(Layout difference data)
++++++++

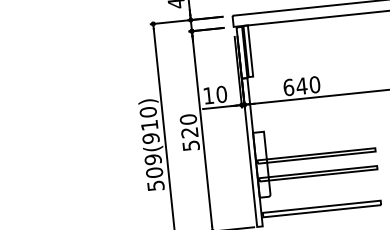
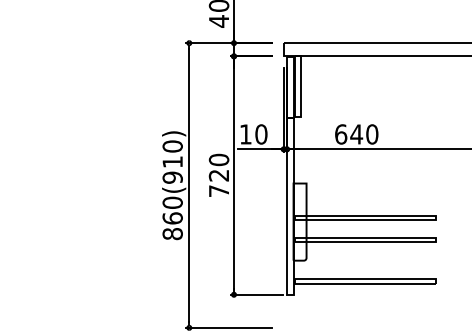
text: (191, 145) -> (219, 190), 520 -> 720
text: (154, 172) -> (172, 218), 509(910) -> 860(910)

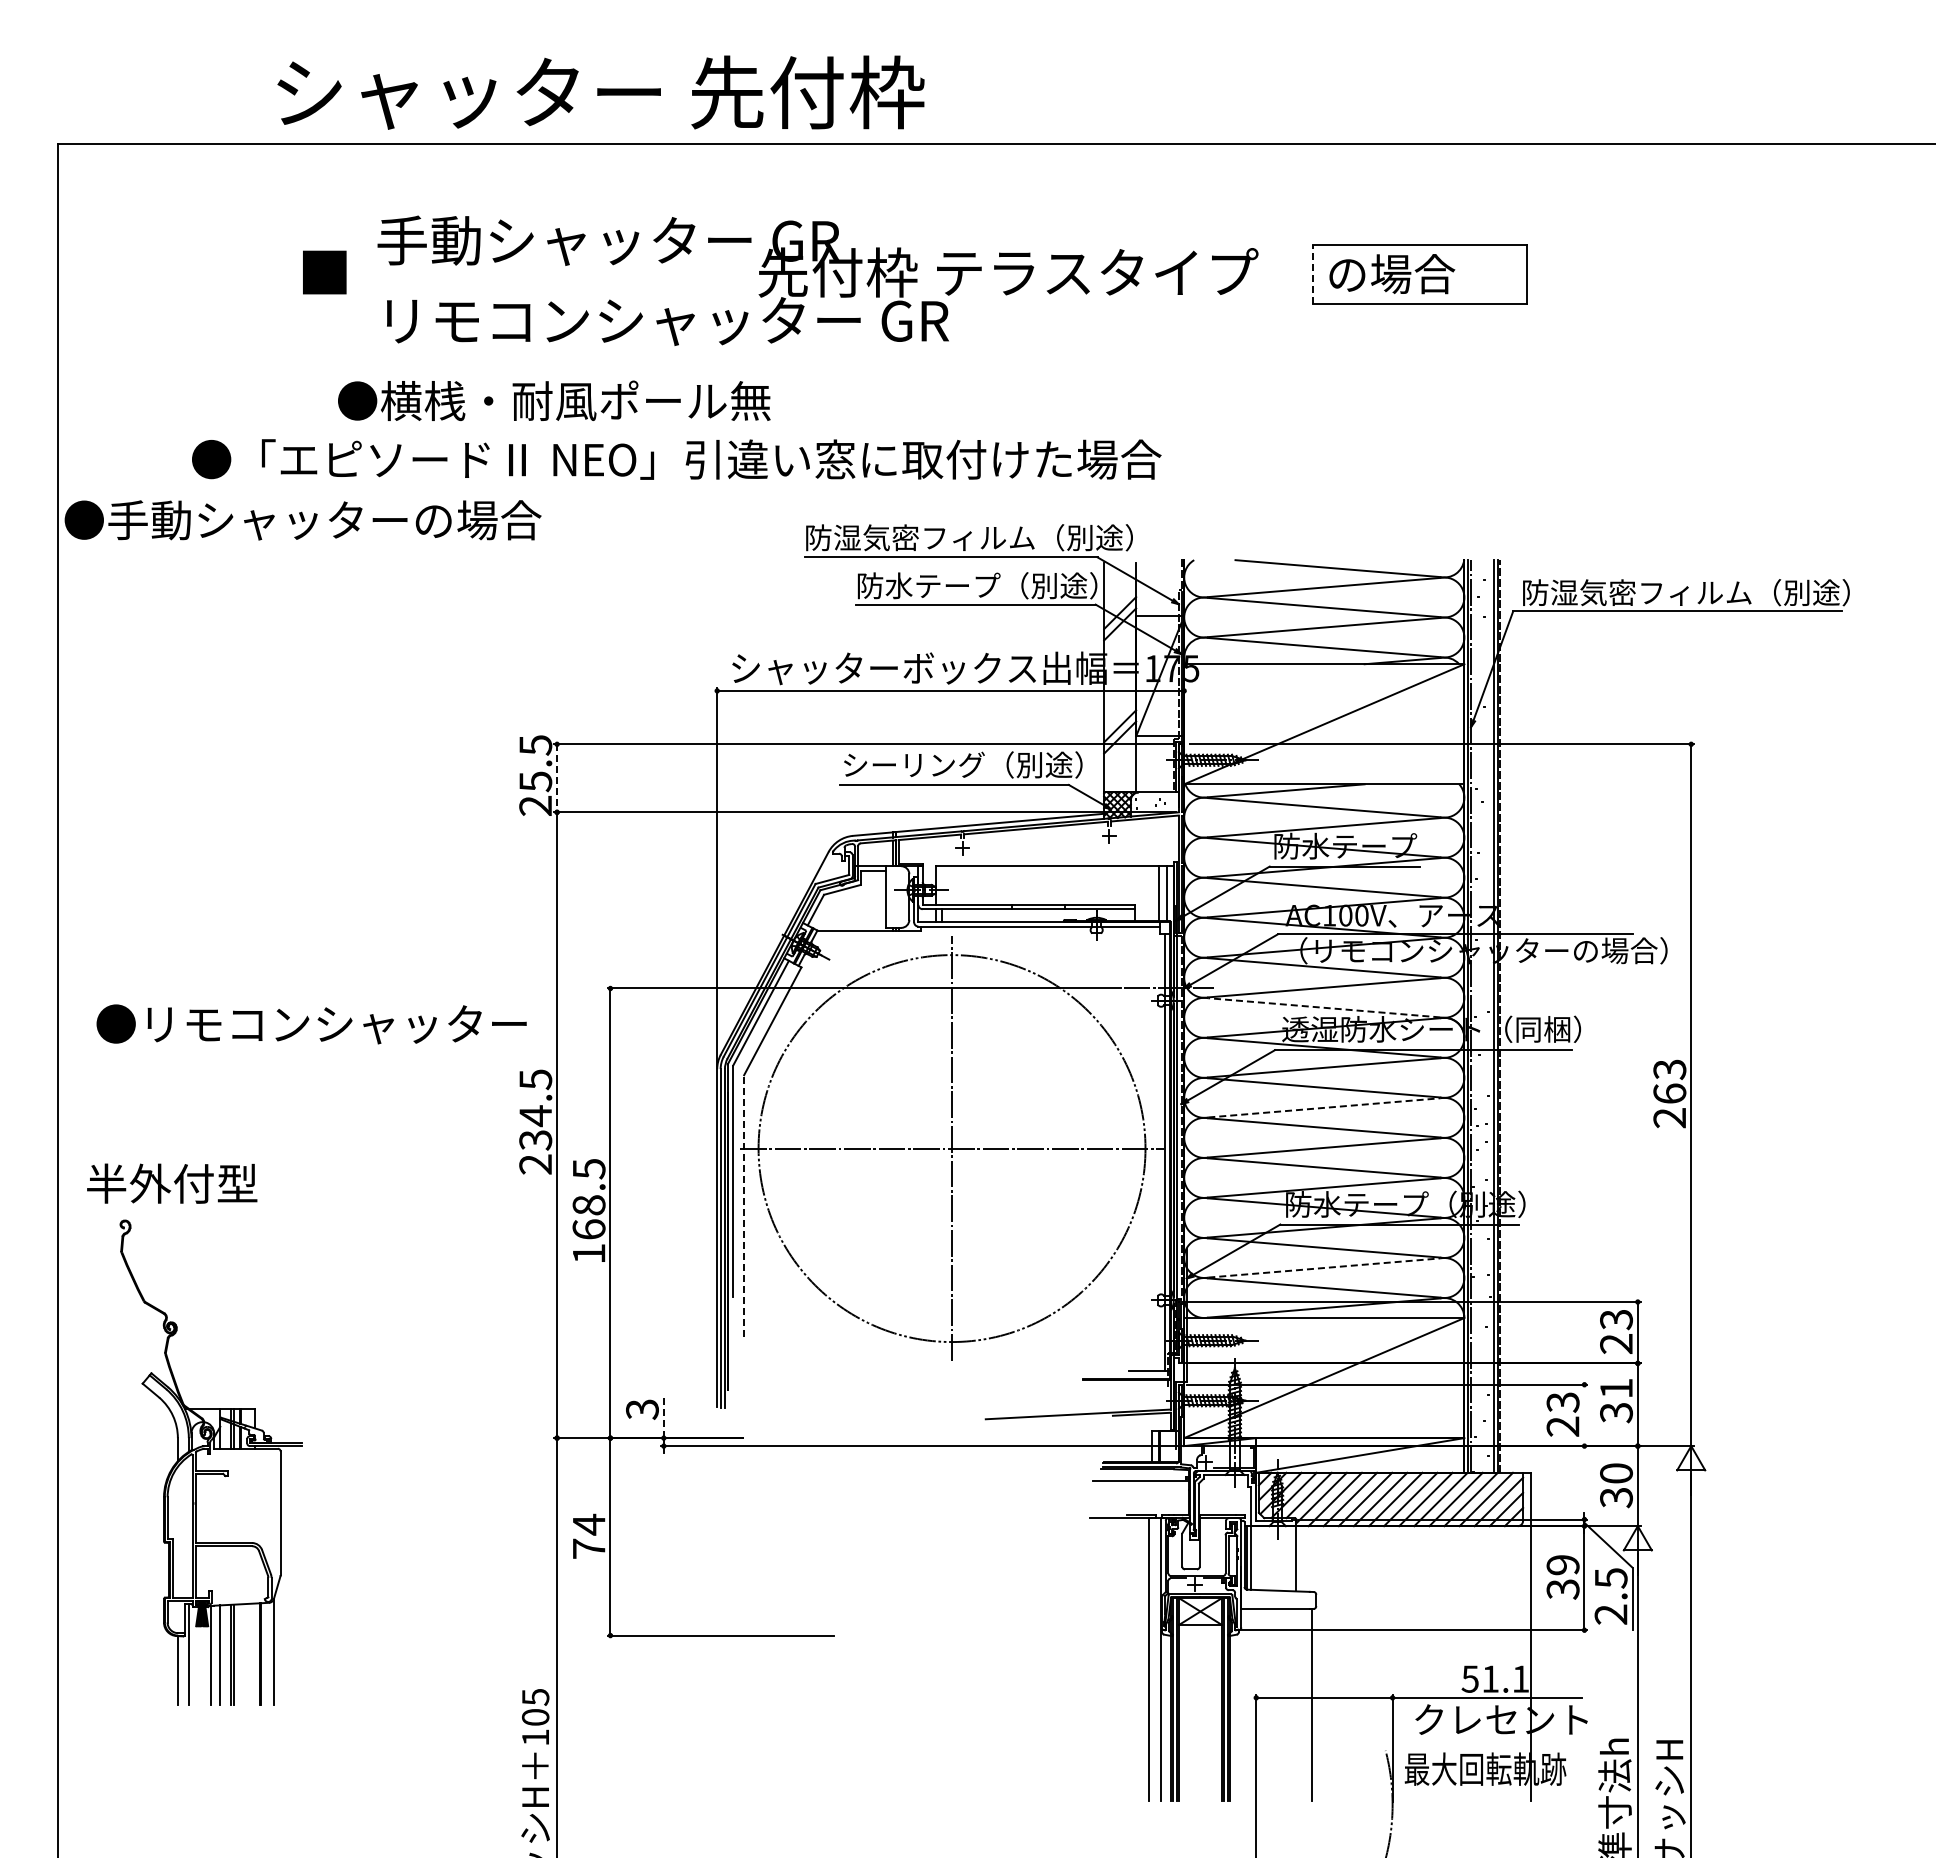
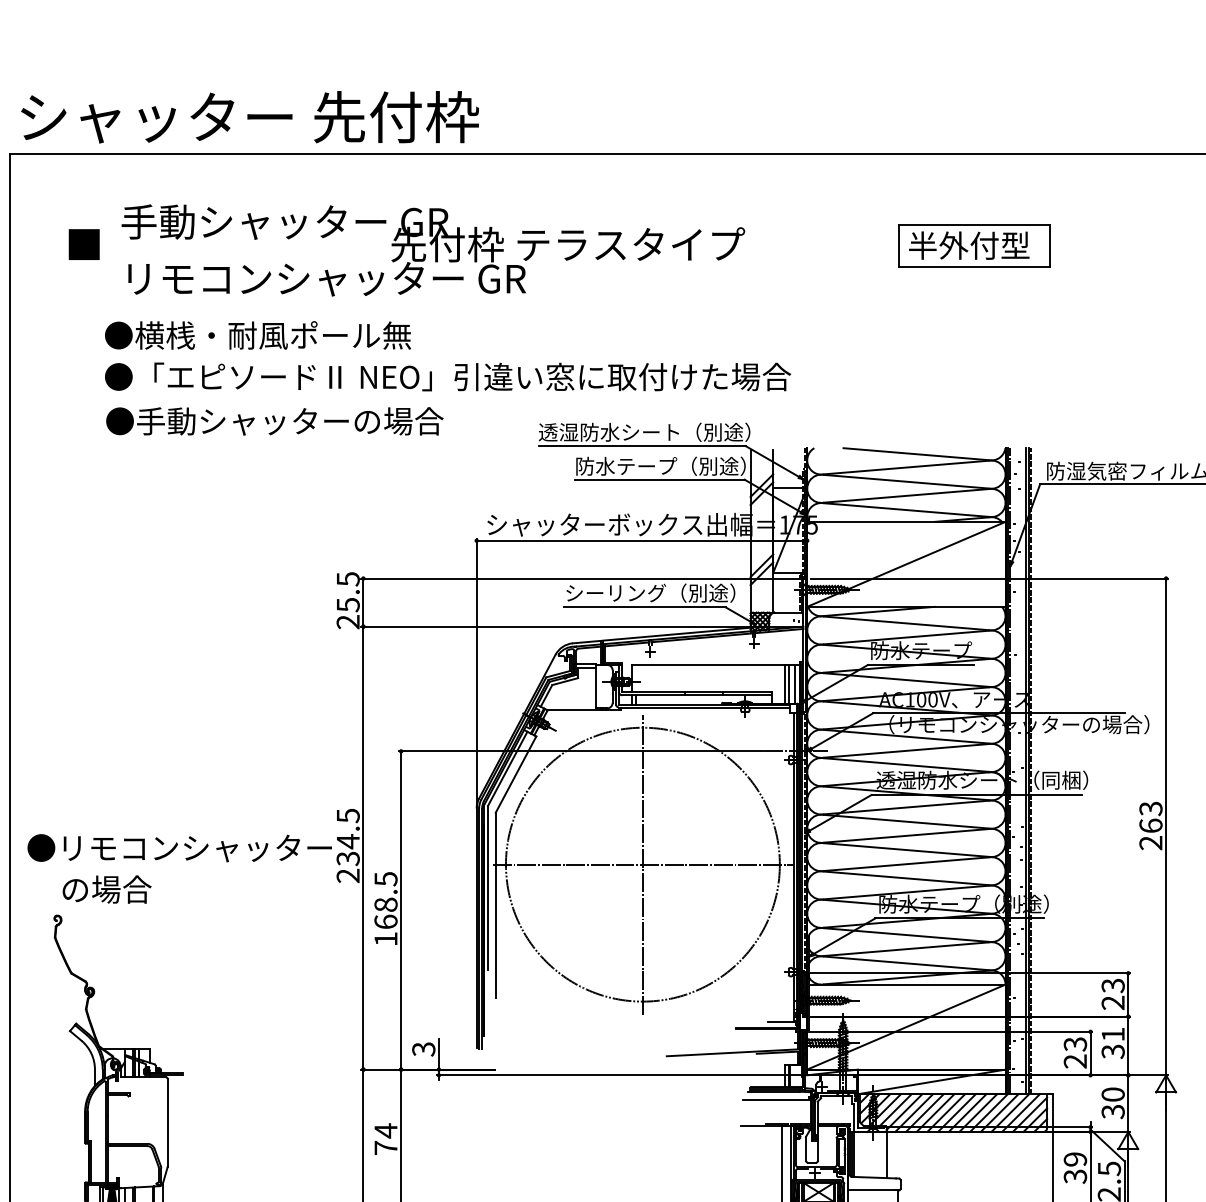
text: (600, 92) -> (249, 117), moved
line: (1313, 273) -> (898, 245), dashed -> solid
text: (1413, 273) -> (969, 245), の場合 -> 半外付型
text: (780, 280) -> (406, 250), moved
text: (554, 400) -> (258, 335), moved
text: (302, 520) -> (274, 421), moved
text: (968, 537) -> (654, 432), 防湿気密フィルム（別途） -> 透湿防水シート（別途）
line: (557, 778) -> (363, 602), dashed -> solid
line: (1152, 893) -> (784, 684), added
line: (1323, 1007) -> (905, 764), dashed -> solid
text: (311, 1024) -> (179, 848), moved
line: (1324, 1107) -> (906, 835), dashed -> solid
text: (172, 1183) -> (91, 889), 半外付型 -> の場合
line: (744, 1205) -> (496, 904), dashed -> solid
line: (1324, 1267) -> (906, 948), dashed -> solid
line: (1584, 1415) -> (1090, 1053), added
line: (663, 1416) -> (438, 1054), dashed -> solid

++++++++

## ABOUT THIS EXERCISE
The answer must be all the lines above that hold the word "added".

## EXERCISE OUTPUT
line: (1152, 893) -> (784, 684), added
line: (1584, 1415) -> (1090, 1053), added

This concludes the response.